> **WHAT THE TASK ASKS**
Which lines in the material below contain the word "name"? Find each one and copy it out in full.

> **Records drawn from a collection**

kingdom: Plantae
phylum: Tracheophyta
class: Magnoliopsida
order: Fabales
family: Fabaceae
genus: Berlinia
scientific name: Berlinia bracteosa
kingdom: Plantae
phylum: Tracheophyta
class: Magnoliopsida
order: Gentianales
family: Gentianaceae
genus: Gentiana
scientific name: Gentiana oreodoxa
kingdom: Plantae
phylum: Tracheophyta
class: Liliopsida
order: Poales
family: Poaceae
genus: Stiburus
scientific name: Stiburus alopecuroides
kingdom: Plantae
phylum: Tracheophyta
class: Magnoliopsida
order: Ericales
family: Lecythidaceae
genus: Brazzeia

> **REPLY TO THE EXERCISE**
scientific name: Berlinia bracteosa
scientific name: Gentiana oreodoxa
scientific name: Stiburus alopecuroides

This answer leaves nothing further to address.